WORK TO BE COMPLETED.
Would you set down the data that follows, word for word, without any pictures?

GIVEN MATERIAL.
[Start of section]

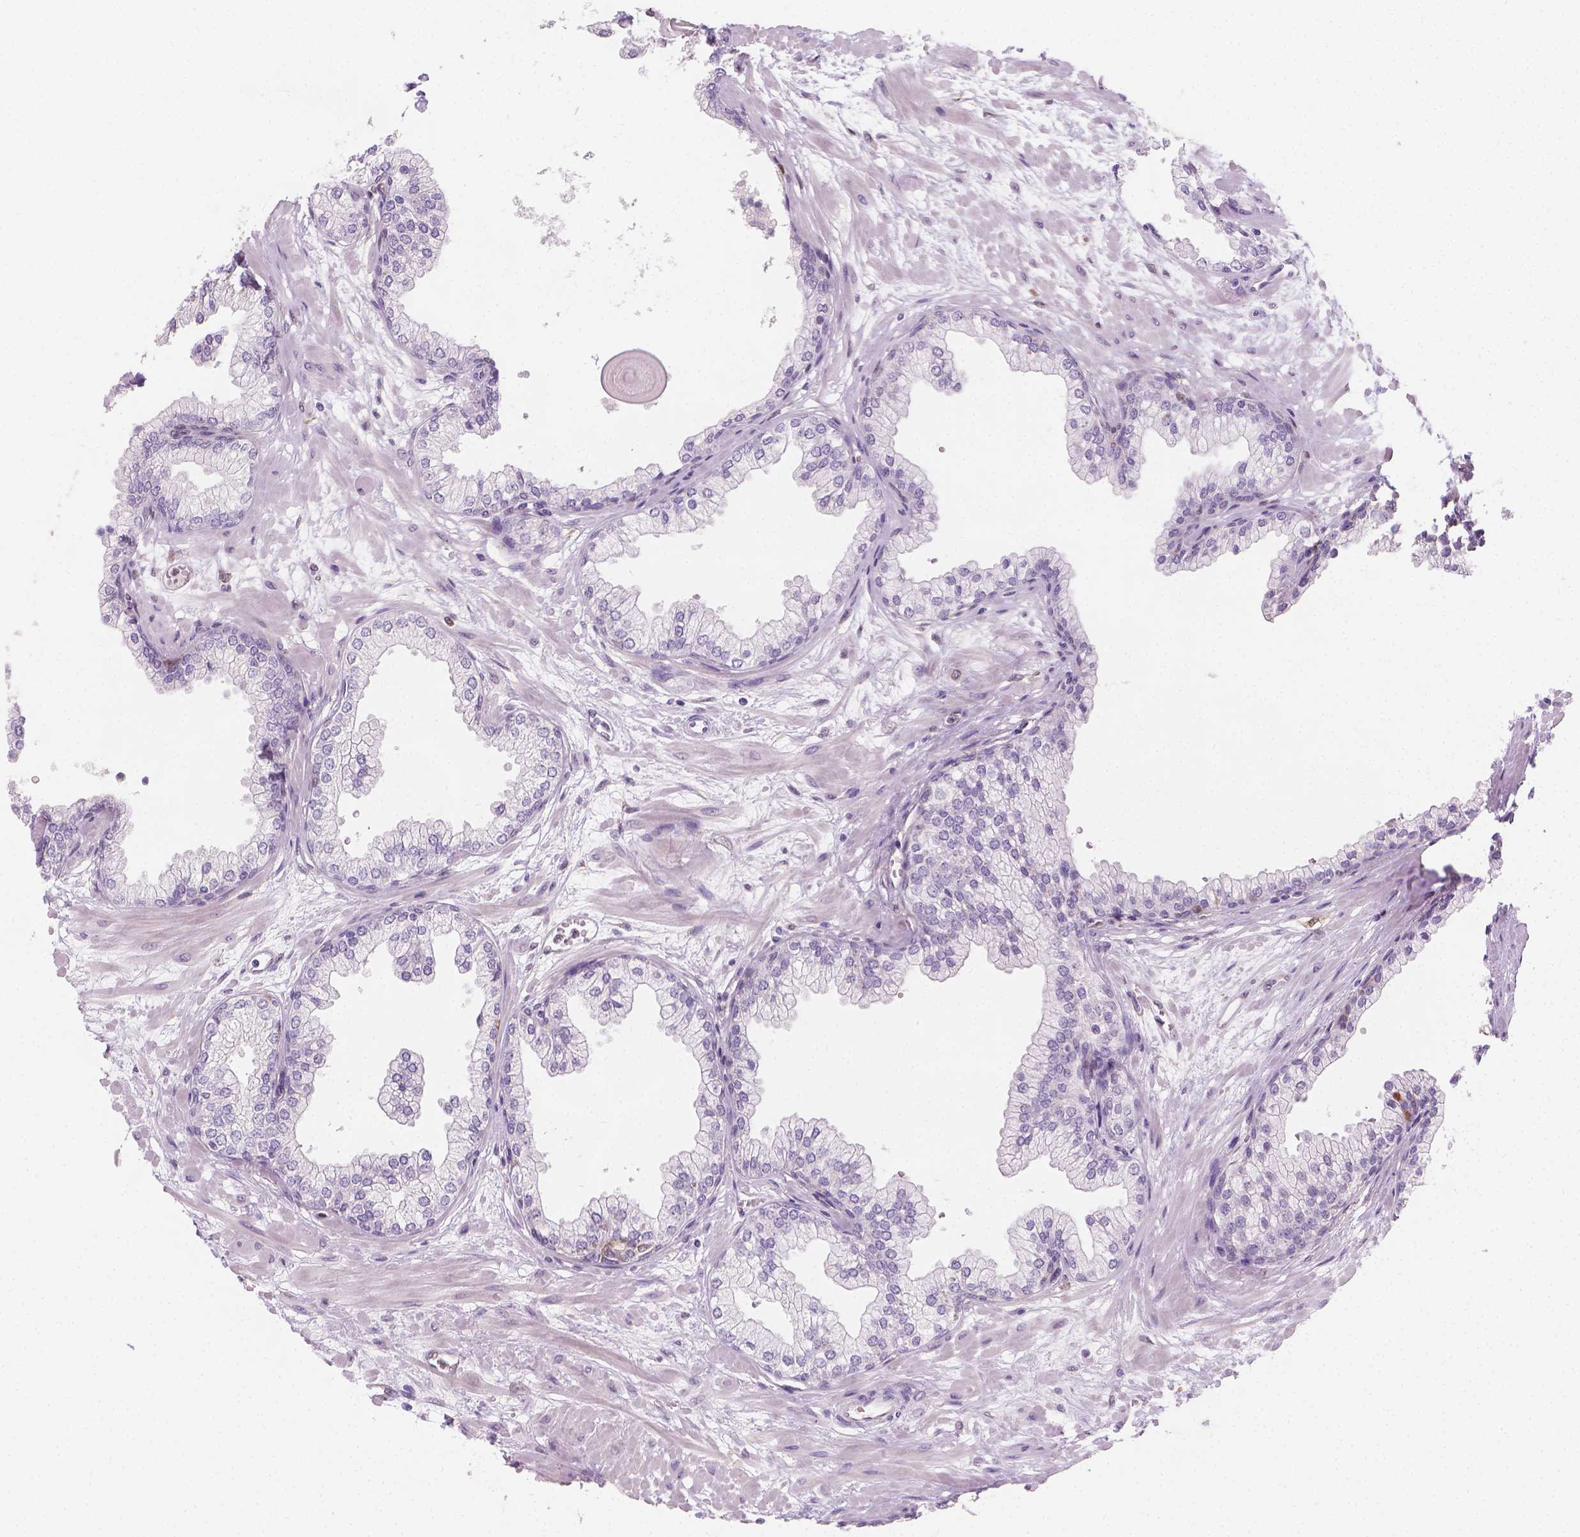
{"staining": {"intensity": "moderate", "quantity": "<25%", "location": "cytoplasmic/membranous,nuclear"}, "tissue": "prostate", "cell_type": "Glandular cells", "image_type": "normal", "snomed": [{"axis": "morphology", "description": "Normal tissue, NOS"}, {"axis": "topography", "description": "Prostate"}, {"axis": "topography", "description": "Peripheral nerve tissue"}], "caption": "This is an image of immunohistochemistry (IHC) staining of unremarkable prostate, which shows moderate positivity in the cytoplasmic/membranous,nuclear of glandular cells.", "gene": "TNFAIP2", "patient": {"sex": "male", "age": 61}}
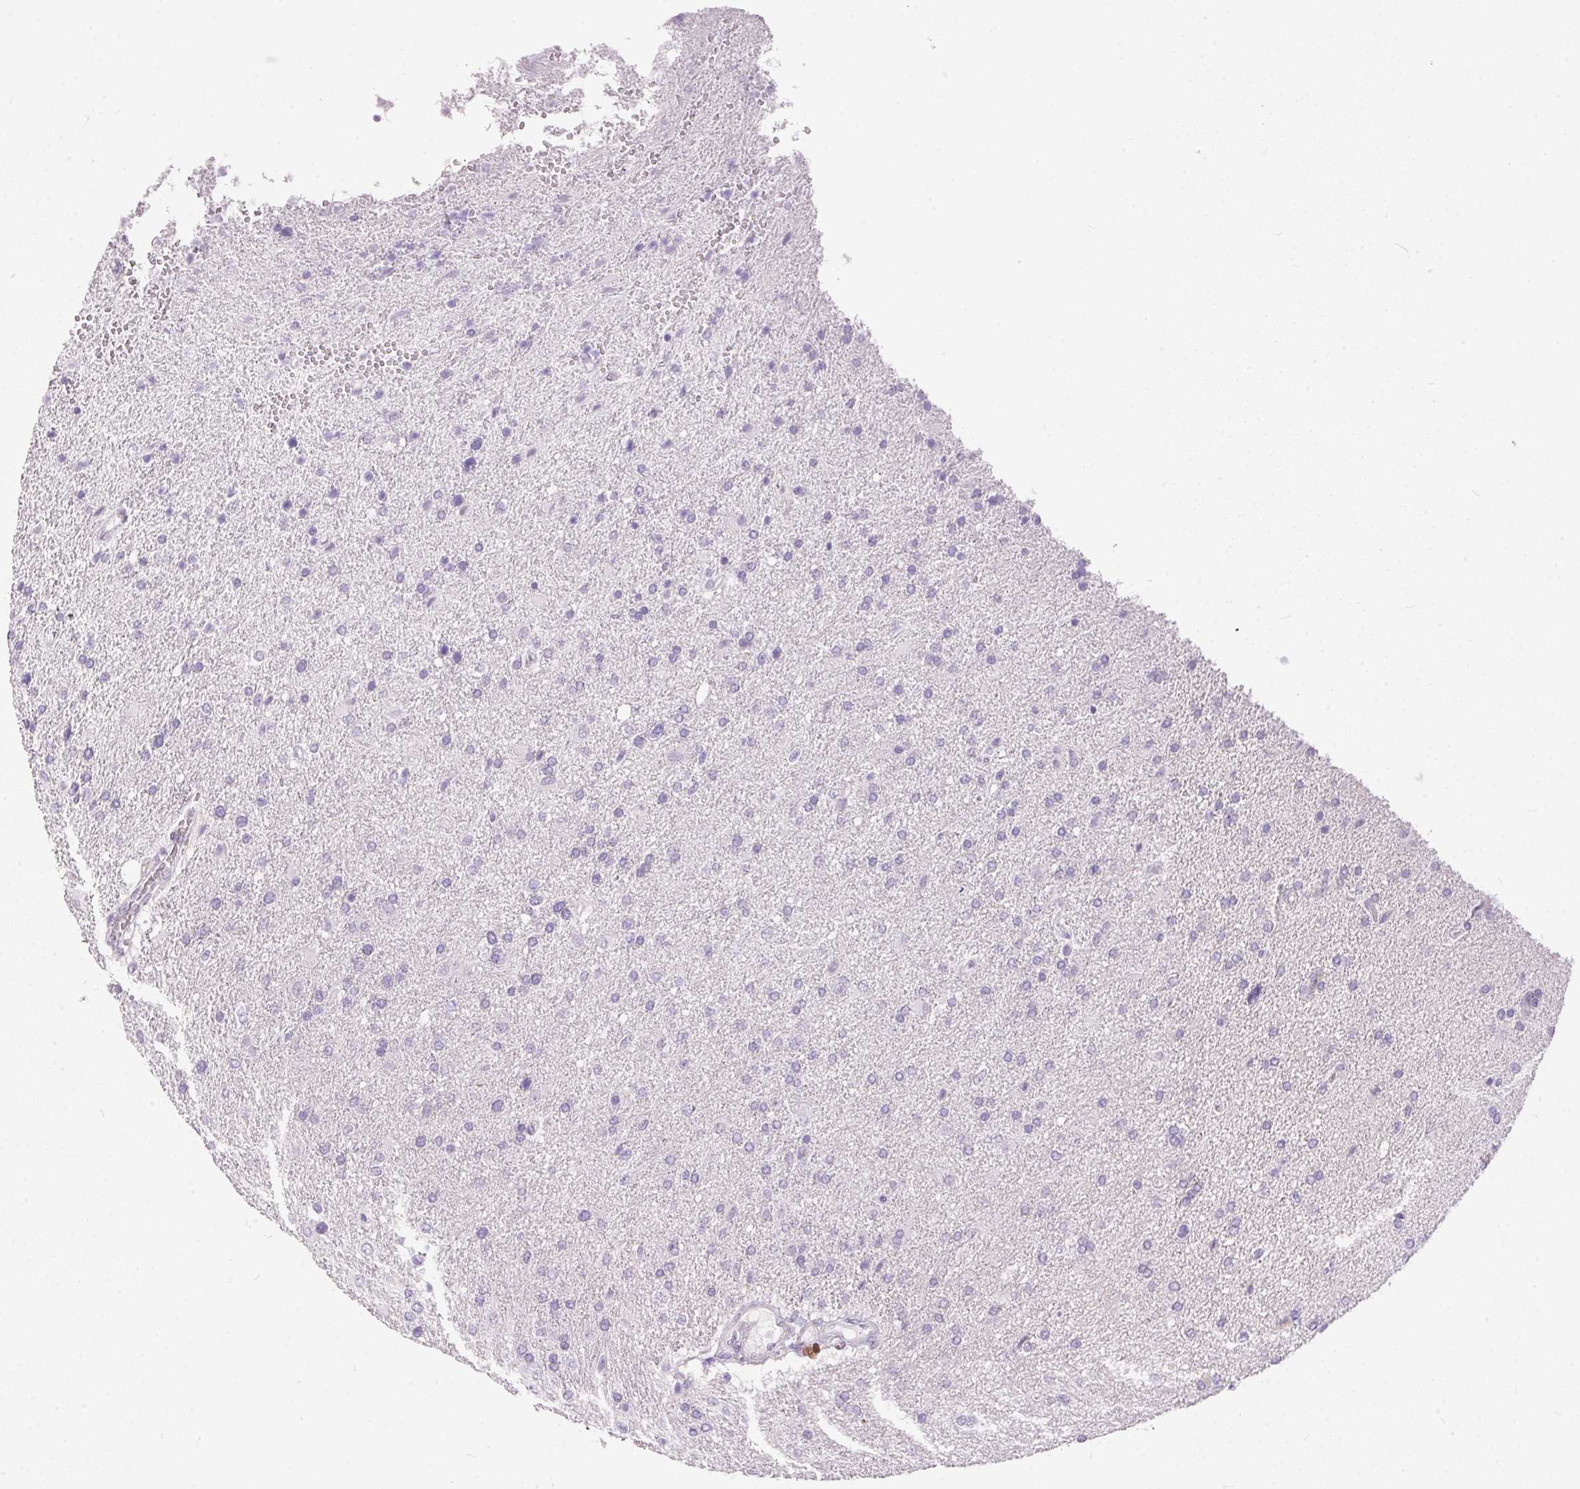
{"staining": {"intensity": "negative", "quantity": "none", "location": "none"}, "tissue": "glioma", "cell_type": "Tumor cells", "image_type": "cancer", "snomed": [{"axis": "morphology", "description": "Glioma, malignant, High grade"}, {"axis": "topography", "description": "Brain"}], "caption": "Glioma stained for a protein using IHC demonstrates no staining tumor cells.", "gene": "GBP6", "patient": {"sex": "male", "age": 56}}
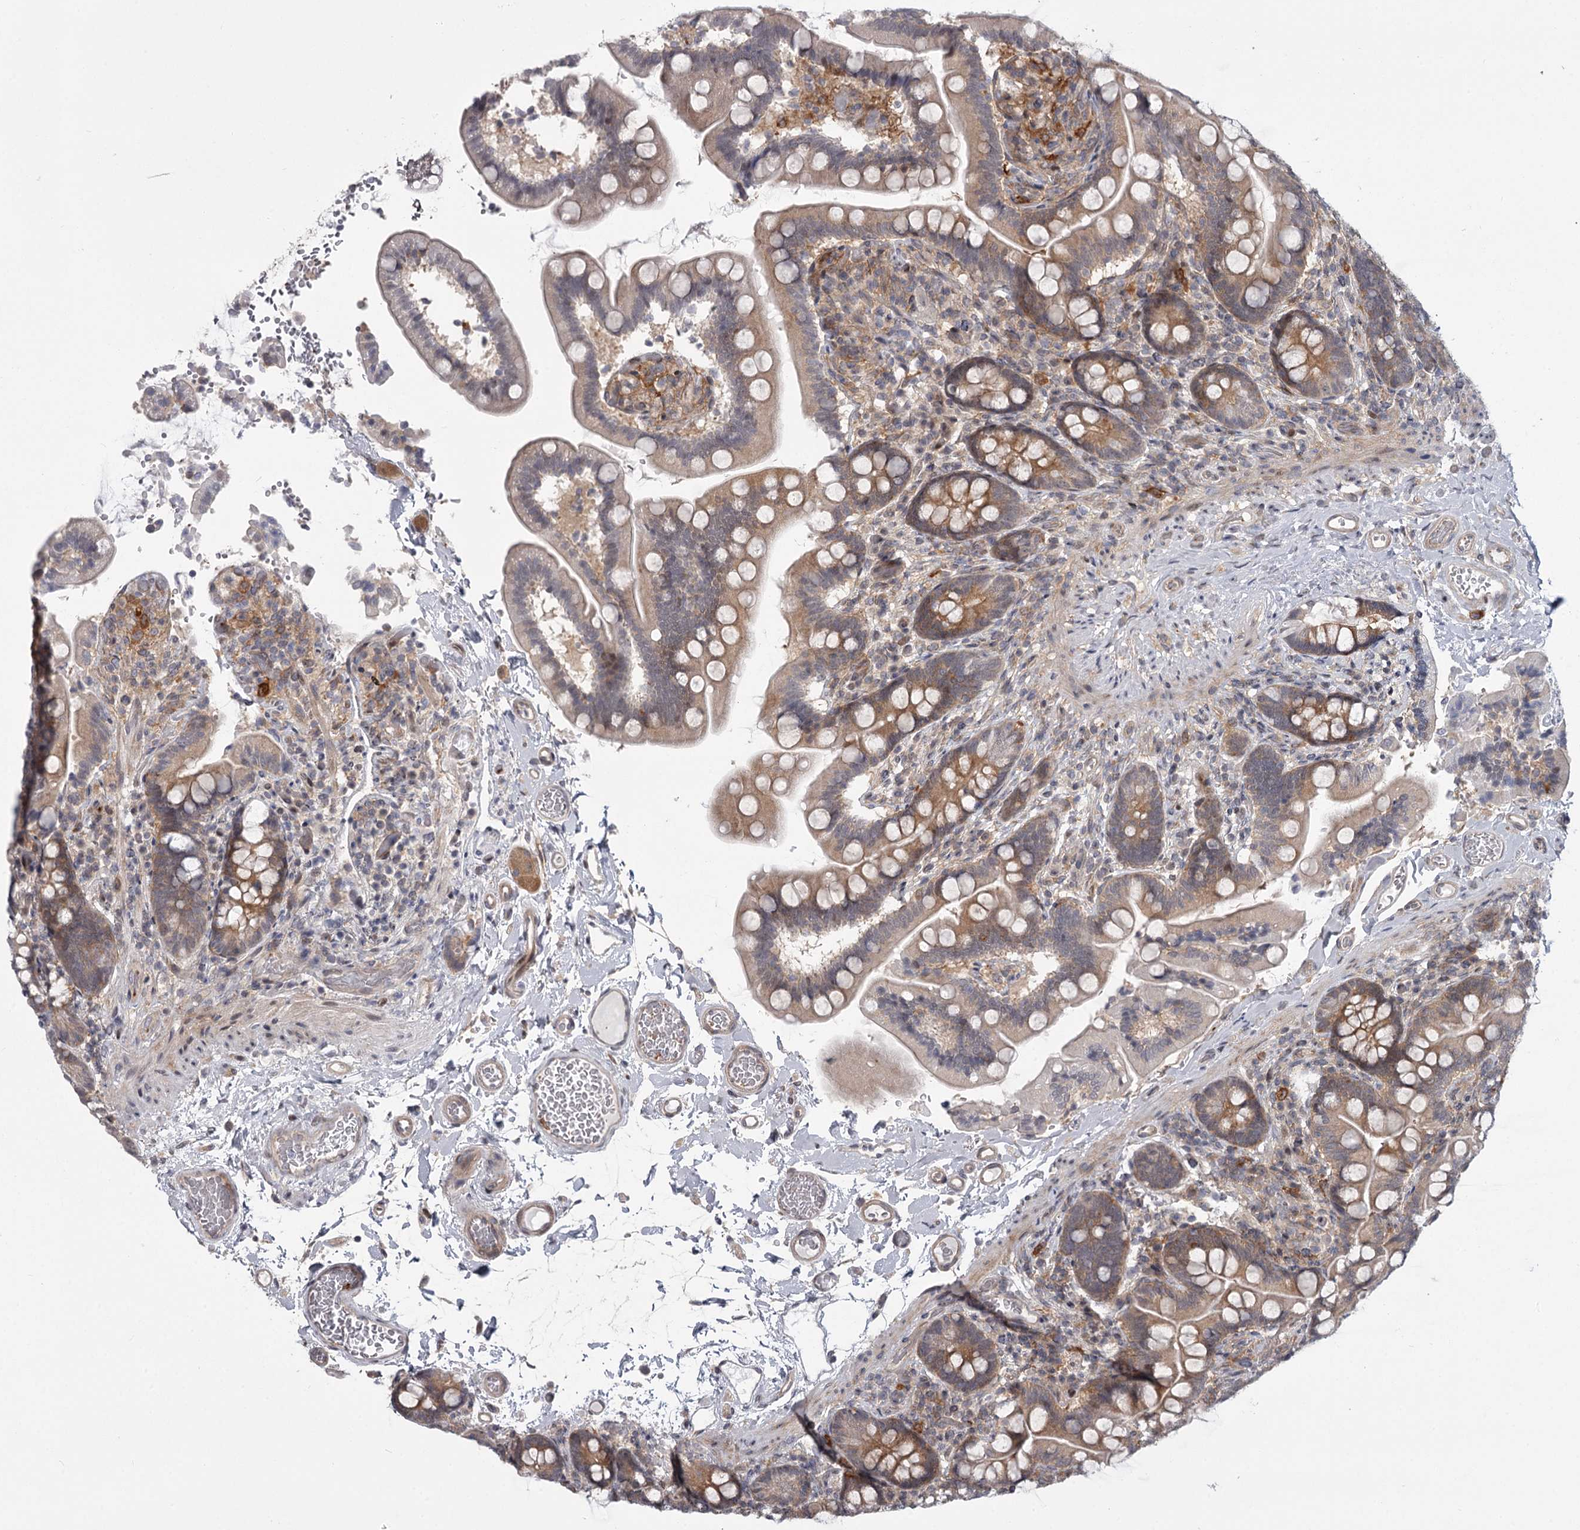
{"staining": {"intensity": "moderate", "quantity": "25%-75%", "location": "cytoplasmic/membranous"}, "tissue": "small intestine", "cell_type": "Glandular cells", "image_type": "normal", "snomed": [{"axis": "morphology", "description": "Normal tissue, NOS"}, {"axis": "topography", "description": "Small intestine"}], "caption": "Immunohistochemistry micrograph of unremarkable small intestine stained for a protein (brown), which displays medium levels of moderate cytoplasmic/membranous positivity in approximately 25%-75% of glandular cells.", "gene": "CCNG2", "patient": {"sex": "female", "age": 64}}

[End of section]

RESULT OF THE EXERCISE.
{"staining": {"intensity": "moderate", "quantity": "<25%", "location": "cytoplasmic/membranous,nuclear"}, "tissue": "prostate", "cell_type": "Glandular cells", "image_type": "normal", "snomed": [{"axis": "morphology", "description": "Normal tissue, NOS"}, {"axis": "topography", "description": "Prostate"}, {"axis": "topography", "description": "Peripheral nerve tissue"}], "caption": "This is an image of immunohistochemistry (IHC) staining of unremarkable prostate, which shows moderate positivity in the cytoplasmic/membranous,nuclear of glandular cells.", "gene": "TNFAIP2", "patient": {"sex": "male", "age": 61}}
{"staining": {"intensity": "negative", "quantity": "none", "location": "none"}, "tissue": "glioma", "cell_type": "Tumor cells", "image_type": "cancer", "snomed": [{"axis": "morphology", "description": "Glioma, malignant, High grade"}, {"axis": "topography", "description": "Brain"}], "caption": "Glioma stained for a protein using IHC demonstrates no staining tumor cells.", "gene": "GBP6", "patient": {"sex": "male", "age": 56}}
{"staining": {"intensity": "moderate", "quantity": "25%-75%", "location": "cytoplasmic/membranous"}, "tissue": "small intestine", "cell_type": "Glandular cells", "image_type": "normal", "snomed": [{"axis": "morphology", "description": "Normal tissue, NOS"}, {"axis": "topography", "description": "Small intestine"}], "caption": "Immunohistochemistry micrograph of unremarkable small intestine stained for a protein (brown), which displays medium levels of moderate cytoplasmic/membranous positivity in approximately 25%-75% of glandular cells.", "gene": "CCNG2", "patient": {"sex": "female", "age": 64}}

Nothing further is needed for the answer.